The role of law reform in achieving just outcomes for family members and society

Agencies of reform are not limited to parliaments and the courts. Law reform may be initiated by interest groups, the Law Reform Commission, international treaty bodies and government departments. Other agents of law reform include lobby or pressure groups attempting to influence members of parliament who will support the groups aims. The Australian Human Rights Commission monitors and investigates any breaches of human rights recognised under Australian law. If the Commission determines that a breach of human rights has occurred, it can make recommendations for legislative change to Parliament.
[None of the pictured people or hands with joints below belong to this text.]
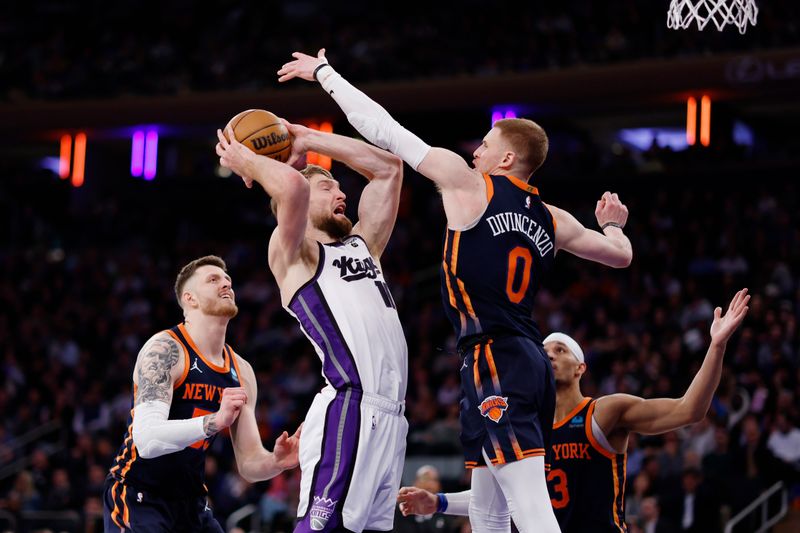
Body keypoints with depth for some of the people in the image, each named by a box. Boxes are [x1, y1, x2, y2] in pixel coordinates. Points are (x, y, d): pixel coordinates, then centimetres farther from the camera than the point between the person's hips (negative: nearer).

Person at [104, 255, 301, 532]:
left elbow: (248, 463, 7)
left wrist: (275, 461, -15)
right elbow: (147, 441, -28)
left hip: (191, 502, 8)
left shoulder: (242, 372, 7)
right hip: (137, 498, -8)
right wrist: (215, 421, -40)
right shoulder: (163, 349, -15)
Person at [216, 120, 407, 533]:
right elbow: (292, 185, -14)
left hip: (390, 417, 7)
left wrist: (308, 140, 24)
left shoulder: (362, 246, 27)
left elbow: (388, 168, 28)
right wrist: (245, 161, 4)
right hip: (348, 409, -7)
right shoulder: (292, 254, 6)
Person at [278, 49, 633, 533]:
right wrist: (612, 225, 51)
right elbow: (620, 255, 27)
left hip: (494, 362, -8)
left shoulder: (467, 184, 0)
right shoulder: (552, 220, 16)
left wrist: (324, 73, 15)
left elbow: (385, 131, 3)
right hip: (533, 362, 8)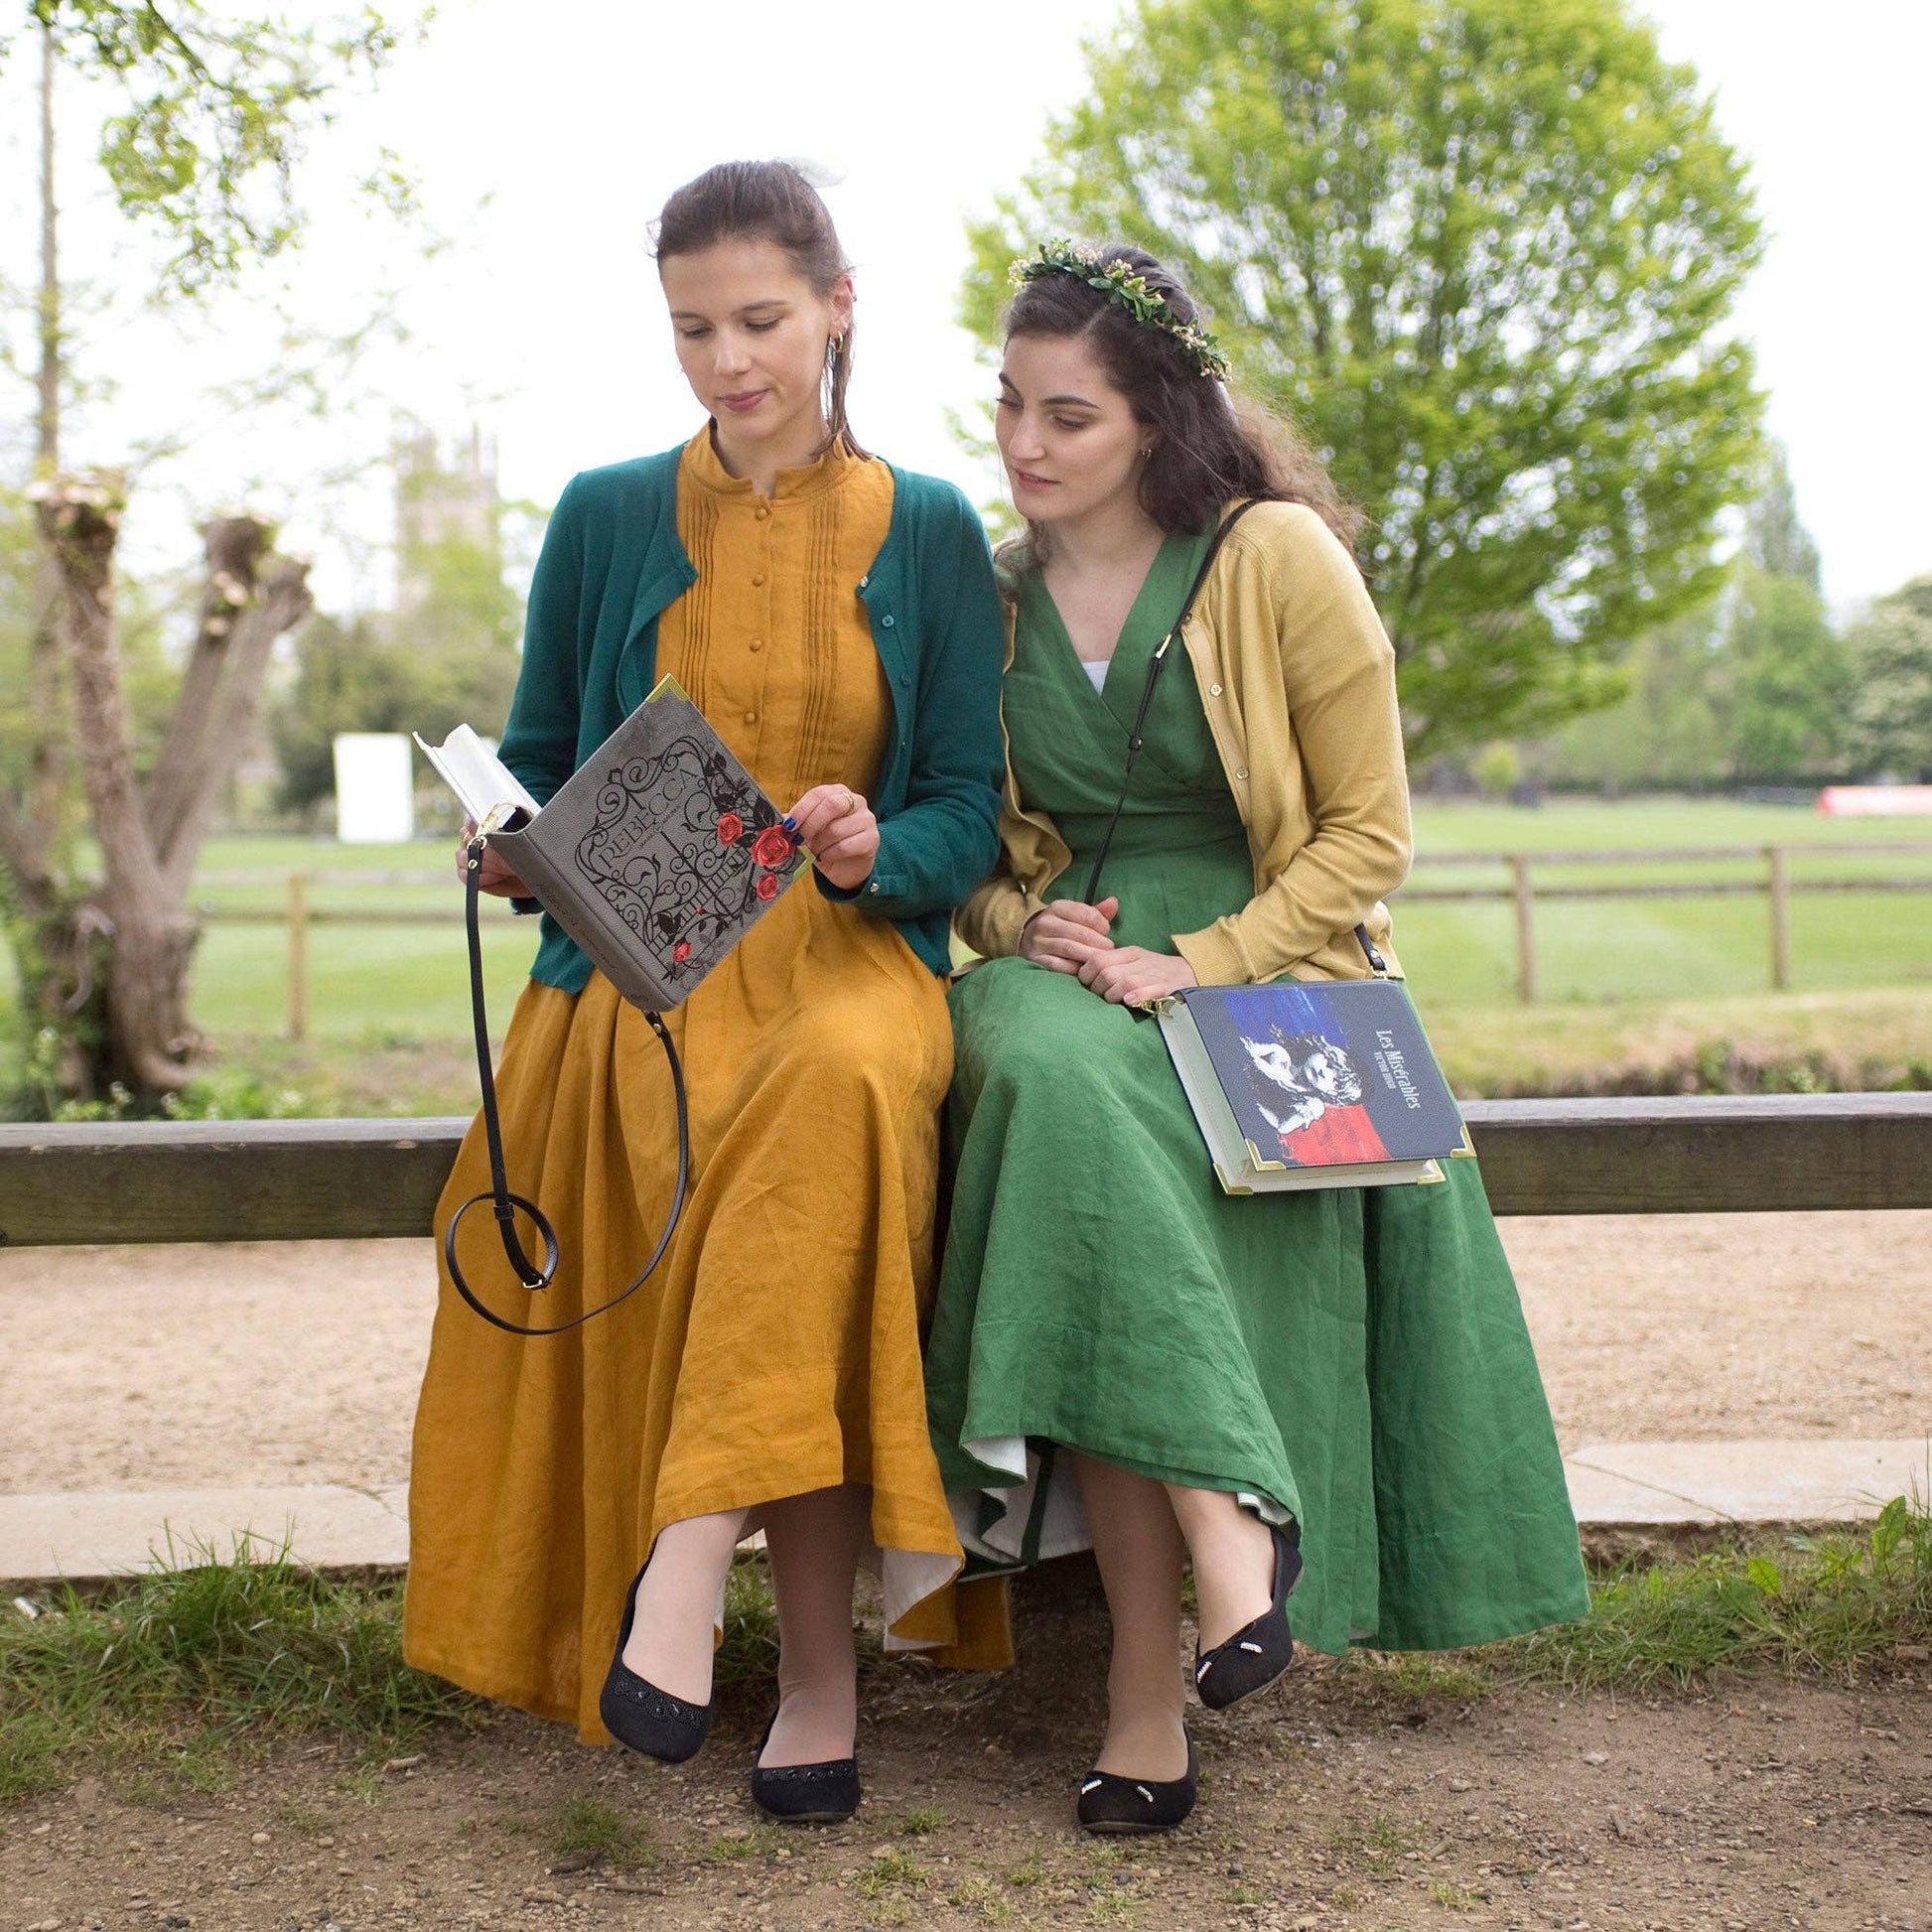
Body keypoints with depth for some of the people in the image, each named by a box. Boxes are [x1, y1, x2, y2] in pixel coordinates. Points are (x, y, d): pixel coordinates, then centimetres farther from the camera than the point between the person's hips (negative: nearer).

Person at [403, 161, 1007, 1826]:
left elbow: (966, 818, 5)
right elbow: (536, 769, 14)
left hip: (855, 953, 0)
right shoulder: (605, 519, 11)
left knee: (837, 1083, -38)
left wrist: (875, 853, -17)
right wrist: (513, 851, -9)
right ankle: (817, 1669, -27)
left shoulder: (931, 533, 10)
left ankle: (688, 1563, -36)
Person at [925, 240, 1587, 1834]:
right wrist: (1021, 929, -4)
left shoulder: (1281, 562, -2)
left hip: (1259, 977, -3)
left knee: (1085, 1108, -33)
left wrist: (1194, 967, -16)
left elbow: (1369, 833, -3)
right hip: (1061, 973, 3)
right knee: (1058, 1080, -33)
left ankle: (1147, 1682, -27)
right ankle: (1221, 1523, -33)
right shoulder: (992, 597, 11)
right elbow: (973, 846, 20)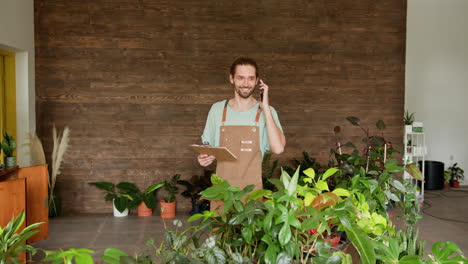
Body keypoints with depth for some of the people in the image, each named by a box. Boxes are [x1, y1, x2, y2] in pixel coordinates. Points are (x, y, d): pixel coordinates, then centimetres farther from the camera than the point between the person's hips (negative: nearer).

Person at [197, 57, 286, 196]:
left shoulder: (266, 112, -2)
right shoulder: (217, 109, 5)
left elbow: (278, 148, -18)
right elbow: (208, 147, 14)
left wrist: (265, 107, -15)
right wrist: (203, 158, -9)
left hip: (252, 189, -1)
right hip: (221, 188, 2)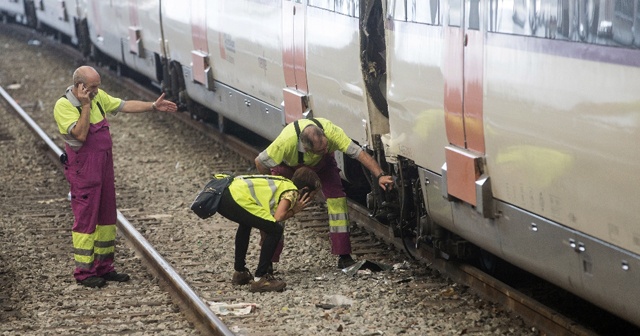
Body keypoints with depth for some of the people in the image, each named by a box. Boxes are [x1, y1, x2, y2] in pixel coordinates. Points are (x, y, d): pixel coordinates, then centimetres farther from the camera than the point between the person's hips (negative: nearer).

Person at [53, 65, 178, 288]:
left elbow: (125, 106, 12)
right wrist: (85, 106, -25)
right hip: (83, 170, -8)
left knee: (106, 217, 13)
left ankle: (103, 267, 22)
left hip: (104, 166, 8)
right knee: (86, 219, -4)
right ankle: (83, 272, 4)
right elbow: (81, 135, -25)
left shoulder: (98, 96, 6)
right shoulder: (63, 106, -16)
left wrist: (154, 106, 7)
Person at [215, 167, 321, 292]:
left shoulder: (282, 183, 28)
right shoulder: (292, 192, 4)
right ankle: (260, 279, -2)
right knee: (275, 230, -3)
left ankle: (239, 272, 41)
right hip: (235, 197, -10)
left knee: (246, 222, 36)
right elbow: (278, 217, -10)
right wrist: (293, 211, 8)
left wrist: (293, 210, 15)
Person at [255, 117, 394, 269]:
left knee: (337, 197, -15)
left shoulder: (331, 131, -42)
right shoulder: (286, 141, -46)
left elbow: (360, 153, -40)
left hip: (322, 162, 2)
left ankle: (344, 257, -10)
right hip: (288, 165, -2)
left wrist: (380, 176, -50)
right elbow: (260, 162, -31)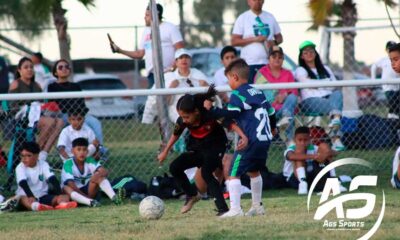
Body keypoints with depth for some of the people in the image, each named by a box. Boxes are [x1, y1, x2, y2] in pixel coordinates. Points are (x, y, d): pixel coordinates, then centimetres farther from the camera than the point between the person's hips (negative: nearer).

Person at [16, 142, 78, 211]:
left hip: (43, 196, 3)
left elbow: (53, 180, -13)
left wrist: (59, 195, -29)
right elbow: (23, 184, -23)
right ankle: (36, 206, -71)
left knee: (65, 197, -19)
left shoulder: (43, 164, 1)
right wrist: (30, 197, -41)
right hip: (27, 196, -3)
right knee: (23, 199, -38)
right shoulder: (20, 167, -5)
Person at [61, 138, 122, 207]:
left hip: (89, 192, 3)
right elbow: (70, 183, -22)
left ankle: (113, 197, -41)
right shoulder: (68, 164, -12)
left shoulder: (89, 161, -1)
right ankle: (90, 202, -57)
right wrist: (85, 196, -27)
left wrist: (97, 175, -37)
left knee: (99, 176, -19)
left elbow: (105, 171, -14)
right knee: (66, 188, -35)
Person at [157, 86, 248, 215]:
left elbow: (231, 123, -24)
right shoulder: (182, 121, -17)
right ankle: (192, 195, 14)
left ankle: (223, 209, -24)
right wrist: (165, 152, 15)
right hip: (197, 149, 5)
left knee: (206, 173, -27)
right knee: (174, 167, -8)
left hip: (215, 147, -5)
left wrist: (243, 137, -41)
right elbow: (175, 134, 4)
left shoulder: (210, 114, -30)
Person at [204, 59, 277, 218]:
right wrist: (272, 128, 47)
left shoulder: (238, 94, -8)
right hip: (265, 139, 9)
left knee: (234, 174, -8)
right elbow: (270, 111, 28)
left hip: (251, 140, -9)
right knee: (254, 171, 27)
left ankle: (235, 209, -19)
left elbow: (230, 115, -20)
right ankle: (257, 206, 34)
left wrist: (211, 110, -12)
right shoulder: (258, 93, 18)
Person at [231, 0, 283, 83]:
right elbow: (234, 41, -3)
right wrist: (254, 39, -13)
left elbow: (279, 37, 20)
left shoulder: (270, 17, 14)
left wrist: (275, 42, -4)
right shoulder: (242, 18, 3)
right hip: (250, 64, -3)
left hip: (269, 63, 3)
One perennial criticism of the law is that it moves too slowly and does not adjust to changed circumstances fast enough. However, if the law changes too quickly, it may become poor law: too broad or too narrow, contradictory and hard to enforce. One of the main criticisms of legislative reform is the recurring problem of time delays between proposing legislative change, drafting and enacting the change. Any unnecessary delay may have enormous consequences; however, passing legislation without due consideration can lead to an unjust outcome.

The effectiveness of legal and non-legal responses in achieving just outcomes for family members The legal system acts to protect the values that the whole community holds important. The principles of fairness, justice and equity constitute key values. In addition, our community believes that it is important to protect the disadvantaged, or those who cannot act to preserve their own rights particularly children. Increasingly, society does not tolerate family violence. The law has changed to eradicate family violence and protect its victims. Mandatory reporting of children at risk is one way this goal is promoted. Non-legislative mechanisms include services provided by government and non-government organisations to assist families with conflict resolution, such as counselling and mediation There are still concerns about the effectiveness of child protection services. Community Services NSW has been inundated with reports of alleged abuse. There is evidence that the laws relating to domestic violence and the protection of children are inadequate, particular when considering the deaths of children identified to being at risk.